* _Data for review_
------------------------------------------------------------------------
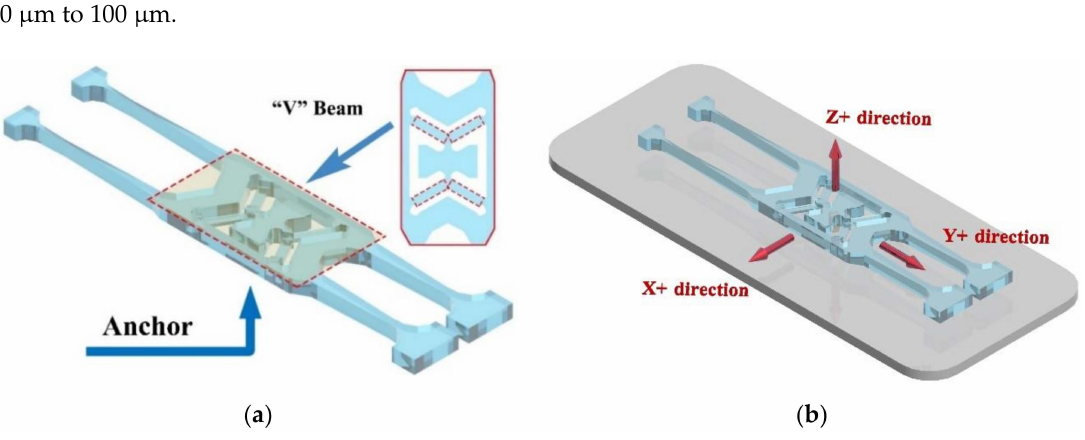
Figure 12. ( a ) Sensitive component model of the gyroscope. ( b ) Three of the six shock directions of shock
------------------------------------------------------------------------
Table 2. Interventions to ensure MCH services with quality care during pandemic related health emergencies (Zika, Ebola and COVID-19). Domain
------------------------------------------------------------------------
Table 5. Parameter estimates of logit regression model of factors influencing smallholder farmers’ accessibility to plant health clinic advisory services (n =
------------------------------------------------------------------------
* _Task details_
Please go through the listing and return each line that has "model" in it.

* _Task output_
Figure 12. ( a ) Sensitive component model of the gyroscope. ( b ) Three of the six shock directions of shock
Table 5. Parameter estimates of logit regression model of factors influencing smallholder farmers’ accessibility to plant health clinic advisory services (n =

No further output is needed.